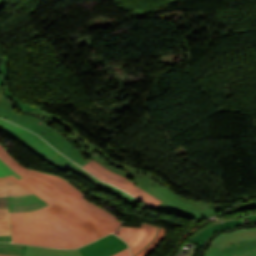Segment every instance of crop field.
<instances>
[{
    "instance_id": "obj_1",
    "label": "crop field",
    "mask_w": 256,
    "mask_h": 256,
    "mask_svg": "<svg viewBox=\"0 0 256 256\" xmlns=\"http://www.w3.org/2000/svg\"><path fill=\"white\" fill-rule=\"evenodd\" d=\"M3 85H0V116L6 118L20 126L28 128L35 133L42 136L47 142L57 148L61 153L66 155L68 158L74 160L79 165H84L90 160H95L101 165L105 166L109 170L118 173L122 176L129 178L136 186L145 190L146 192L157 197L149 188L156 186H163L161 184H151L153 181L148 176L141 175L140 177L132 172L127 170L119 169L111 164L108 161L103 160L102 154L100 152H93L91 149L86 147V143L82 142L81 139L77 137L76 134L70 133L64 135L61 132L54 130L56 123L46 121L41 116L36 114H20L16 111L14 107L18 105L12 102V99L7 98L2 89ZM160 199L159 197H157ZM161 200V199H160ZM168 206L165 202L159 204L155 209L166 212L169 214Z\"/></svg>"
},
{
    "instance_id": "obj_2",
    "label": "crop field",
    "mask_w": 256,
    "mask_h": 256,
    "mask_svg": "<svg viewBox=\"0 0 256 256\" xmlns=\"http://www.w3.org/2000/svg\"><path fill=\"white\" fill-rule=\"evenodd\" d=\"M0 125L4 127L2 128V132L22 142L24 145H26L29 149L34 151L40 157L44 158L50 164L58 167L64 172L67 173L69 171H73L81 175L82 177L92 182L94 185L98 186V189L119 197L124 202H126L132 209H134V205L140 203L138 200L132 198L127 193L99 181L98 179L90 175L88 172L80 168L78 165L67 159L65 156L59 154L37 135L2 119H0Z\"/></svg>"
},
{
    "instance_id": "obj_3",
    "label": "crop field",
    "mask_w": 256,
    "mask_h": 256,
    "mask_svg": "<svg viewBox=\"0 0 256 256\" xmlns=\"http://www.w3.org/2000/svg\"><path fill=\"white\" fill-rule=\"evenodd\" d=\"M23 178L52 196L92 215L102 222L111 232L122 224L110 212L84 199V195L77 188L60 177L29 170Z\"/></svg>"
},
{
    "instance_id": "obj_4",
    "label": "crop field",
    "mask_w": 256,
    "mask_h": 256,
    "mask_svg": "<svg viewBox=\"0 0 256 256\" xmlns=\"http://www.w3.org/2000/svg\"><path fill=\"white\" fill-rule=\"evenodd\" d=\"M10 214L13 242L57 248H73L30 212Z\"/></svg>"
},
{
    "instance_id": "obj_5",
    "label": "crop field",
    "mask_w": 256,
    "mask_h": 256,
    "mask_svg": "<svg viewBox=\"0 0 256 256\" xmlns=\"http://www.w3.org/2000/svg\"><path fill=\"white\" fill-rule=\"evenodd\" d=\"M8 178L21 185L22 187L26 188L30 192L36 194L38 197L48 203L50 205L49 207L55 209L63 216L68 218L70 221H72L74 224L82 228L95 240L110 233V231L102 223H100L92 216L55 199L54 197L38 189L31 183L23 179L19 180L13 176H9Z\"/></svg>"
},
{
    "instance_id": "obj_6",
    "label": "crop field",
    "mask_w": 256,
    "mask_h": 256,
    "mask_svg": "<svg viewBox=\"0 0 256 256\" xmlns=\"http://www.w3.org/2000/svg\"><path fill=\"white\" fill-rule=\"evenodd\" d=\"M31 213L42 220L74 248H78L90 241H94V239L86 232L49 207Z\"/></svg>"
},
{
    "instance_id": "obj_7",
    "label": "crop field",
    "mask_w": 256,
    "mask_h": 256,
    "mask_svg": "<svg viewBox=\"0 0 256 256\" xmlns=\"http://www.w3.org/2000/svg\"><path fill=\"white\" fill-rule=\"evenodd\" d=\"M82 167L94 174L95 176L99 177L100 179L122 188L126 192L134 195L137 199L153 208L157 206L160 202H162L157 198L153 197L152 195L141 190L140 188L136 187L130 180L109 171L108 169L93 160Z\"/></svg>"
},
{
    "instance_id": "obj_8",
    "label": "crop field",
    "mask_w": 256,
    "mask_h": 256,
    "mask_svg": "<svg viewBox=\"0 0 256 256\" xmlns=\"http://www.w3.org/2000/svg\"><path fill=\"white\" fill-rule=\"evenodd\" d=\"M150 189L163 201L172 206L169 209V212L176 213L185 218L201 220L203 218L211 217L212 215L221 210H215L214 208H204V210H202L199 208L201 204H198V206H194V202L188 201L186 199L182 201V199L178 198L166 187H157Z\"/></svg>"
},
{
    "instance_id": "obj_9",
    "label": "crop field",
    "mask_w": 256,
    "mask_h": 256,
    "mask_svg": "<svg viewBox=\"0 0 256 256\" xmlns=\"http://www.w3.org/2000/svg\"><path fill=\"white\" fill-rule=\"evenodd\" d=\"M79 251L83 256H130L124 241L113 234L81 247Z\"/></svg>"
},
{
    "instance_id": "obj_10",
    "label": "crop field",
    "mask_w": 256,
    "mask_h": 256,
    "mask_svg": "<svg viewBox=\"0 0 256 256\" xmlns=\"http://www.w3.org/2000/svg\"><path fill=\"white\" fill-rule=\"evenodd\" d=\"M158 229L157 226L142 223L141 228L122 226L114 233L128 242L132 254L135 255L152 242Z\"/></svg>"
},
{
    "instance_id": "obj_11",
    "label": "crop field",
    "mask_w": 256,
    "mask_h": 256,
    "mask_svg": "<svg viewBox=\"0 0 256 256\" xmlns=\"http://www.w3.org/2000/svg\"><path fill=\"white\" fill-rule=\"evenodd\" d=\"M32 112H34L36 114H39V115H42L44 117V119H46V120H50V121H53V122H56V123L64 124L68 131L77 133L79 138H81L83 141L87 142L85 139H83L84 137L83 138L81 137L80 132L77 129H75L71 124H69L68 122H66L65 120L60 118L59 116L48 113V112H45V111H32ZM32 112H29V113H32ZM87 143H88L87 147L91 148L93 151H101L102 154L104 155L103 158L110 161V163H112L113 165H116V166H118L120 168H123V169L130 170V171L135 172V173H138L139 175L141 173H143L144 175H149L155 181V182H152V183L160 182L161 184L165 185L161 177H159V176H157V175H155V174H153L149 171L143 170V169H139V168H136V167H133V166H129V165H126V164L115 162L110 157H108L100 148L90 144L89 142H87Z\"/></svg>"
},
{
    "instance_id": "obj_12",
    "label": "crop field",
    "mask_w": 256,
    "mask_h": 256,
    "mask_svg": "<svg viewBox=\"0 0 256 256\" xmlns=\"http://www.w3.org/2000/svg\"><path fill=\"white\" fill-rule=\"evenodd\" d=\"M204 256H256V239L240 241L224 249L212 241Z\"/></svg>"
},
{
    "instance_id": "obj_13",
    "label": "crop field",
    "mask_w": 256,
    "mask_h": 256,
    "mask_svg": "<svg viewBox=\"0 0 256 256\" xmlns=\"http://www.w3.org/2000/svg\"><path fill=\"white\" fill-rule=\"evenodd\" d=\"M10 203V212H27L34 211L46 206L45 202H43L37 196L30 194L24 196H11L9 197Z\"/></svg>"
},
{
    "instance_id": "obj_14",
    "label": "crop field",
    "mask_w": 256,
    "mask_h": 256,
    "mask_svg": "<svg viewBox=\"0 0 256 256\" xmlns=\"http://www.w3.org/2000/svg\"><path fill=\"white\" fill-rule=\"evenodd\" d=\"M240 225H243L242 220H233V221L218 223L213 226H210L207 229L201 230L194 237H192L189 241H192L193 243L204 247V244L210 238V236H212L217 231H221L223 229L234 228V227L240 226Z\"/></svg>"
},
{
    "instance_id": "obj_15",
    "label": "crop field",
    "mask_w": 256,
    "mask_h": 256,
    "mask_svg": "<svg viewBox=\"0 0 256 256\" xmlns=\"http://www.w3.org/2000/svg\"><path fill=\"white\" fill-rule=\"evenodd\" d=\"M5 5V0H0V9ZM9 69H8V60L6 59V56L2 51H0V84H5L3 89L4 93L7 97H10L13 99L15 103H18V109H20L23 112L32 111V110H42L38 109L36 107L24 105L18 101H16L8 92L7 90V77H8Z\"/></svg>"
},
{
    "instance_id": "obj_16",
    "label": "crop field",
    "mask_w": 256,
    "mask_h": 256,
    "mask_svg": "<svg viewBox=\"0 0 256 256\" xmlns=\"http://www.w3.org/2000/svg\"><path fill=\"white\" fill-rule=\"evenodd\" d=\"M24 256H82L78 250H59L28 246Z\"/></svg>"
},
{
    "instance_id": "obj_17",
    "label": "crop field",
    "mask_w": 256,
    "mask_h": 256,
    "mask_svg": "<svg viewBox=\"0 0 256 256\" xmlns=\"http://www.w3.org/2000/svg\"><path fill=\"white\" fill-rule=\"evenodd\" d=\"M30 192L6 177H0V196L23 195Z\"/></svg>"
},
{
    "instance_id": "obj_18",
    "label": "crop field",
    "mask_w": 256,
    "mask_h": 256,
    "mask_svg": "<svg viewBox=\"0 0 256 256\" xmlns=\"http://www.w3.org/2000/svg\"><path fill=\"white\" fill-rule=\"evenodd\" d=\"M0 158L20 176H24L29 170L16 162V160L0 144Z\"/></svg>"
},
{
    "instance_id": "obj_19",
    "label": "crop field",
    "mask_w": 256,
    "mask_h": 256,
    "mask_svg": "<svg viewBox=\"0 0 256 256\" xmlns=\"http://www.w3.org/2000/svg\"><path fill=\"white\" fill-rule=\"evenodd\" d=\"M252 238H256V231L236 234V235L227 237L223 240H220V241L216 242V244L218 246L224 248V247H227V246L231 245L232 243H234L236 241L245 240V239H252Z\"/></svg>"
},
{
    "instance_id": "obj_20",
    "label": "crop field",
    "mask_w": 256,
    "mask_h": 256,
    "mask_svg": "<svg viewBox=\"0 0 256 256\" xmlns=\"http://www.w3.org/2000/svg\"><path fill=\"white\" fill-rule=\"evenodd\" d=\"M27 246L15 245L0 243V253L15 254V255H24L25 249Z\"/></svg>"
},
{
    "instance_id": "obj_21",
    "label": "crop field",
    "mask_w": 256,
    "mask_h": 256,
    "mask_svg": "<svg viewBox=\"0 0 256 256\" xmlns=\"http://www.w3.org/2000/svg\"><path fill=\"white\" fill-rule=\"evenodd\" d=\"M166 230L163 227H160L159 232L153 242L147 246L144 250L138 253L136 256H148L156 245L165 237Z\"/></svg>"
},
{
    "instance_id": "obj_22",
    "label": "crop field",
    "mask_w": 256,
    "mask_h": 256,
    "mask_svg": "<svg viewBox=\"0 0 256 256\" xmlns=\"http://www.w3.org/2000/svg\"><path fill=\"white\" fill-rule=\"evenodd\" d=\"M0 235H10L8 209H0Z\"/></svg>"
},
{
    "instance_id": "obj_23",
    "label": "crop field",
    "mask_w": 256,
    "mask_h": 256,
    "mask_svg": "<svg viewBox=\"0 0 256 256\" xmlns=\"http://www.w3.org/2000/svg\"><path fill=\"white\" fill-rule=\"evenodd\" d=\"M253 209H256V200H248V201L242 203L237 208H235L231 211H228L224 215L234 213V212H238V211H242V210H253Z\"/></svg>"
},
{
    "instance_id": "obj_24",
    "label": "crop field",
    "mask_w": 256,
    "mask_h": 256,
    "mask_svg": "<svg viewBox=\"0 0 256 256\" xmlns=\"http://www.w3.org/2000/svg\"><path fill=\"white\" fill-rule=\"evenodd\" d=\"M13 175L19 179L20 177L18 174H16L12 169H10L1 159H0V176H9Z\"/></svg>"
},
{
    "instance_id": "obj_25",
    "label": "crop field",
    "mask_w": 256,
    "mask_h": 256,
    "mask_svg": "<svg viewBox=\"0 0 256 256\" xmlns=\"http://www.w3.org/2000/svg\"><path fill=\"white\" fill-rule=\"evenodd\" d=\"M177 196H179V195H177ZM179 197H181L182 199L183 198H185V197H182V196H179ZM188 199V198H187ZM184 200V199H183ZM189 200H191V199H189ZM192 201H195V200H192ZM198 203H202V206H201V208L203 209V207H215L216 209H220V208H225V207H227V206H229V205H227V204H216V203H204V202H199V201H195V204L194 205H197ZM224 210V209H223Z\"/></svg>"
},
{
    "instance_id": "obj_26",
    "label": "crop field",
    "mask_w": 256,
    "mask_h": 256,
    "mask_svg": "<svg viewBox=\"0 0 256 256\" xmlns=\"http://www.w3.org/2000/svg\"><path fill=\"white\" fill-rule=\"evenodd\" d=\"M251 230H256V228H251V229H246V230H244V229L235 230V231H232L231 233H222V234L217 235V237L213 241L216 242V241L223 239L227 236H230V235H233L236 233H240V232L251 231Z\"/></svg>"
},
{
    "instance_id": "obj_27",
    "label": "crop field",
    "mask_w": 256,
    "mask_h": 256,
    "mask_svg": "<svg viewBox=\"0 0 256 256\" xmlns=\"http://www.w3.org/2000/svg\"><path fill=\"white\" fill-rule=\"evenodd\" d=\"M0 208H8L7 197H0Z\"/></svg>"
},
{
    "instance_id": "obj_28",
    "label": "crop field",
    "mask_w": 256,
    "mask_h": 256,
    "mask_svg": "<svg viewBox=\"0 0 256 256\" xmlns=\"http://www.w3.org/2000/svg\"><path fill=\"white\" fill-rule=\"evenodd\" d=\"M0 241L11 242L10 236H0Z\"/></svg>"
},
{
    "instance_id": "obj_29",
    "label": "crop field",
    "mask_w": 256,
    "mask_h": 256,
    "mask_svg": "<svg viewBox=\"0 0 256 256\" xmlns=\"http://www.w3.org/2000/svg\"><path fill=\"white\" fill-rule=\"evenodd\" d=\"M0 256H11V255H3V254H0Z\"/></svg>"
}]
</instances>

[EXERCISE GOAL] Recast the data above as a Markdown table with the columns Row and Data line, covering the lines from the start of the data through the line containing "85H0V116L6 118L20 126L28", inclusive, one row per line and blank lines skipped. Leave the pictures out of the table.

[EXPECTED OUTPUT]
| Row | Data line |
|---|---|
| 1 | Segment every instance of crop field. |
| 2 | <instances> |
| 3 | [{ |
| 4 |     "instance_id": "obj_1", |
| 5 |     "label": "crop field", |
| 6 |     "mask_w": 256, |
| 7 |     "mask_h": 256, |
| 8 |     "mask_svg": "<svg viewBox=\"0 0 256 256\" xmlns=\"http://www.w3.org/2000/svg\"><path fill=\"white\" fill-rule=\"evenodd\" d=\"M3 85H0V116L6 118L20 126L28 128L35 133L42 136L47 142L57 148L61 153L66 155L68 158L74 160L79 165H84L90 160H95L101 165L105 166L109 170L118 173L122 176L129 178L136 186L145 190L146 192L157 197L149 188L156 186H163L161 184H151L153 181L148 176L141 175L140 177L132 172L127 170L119 169L111 164L108 161L103 160L102 154L100 152H93L91 149L86 147V143L82 142L81 139L77 137L76 134L70 133L64 135L61 132L54 130L56 123L46 121L41 116L36 114H20L16 111L14 107L18 105L12 102V99L7 98L2 89ZM160 199L159 197H157ZM161 200V199H160ZM168 206L165 202L159 204L155 209L166 212L169 214Z\"/></svg>" |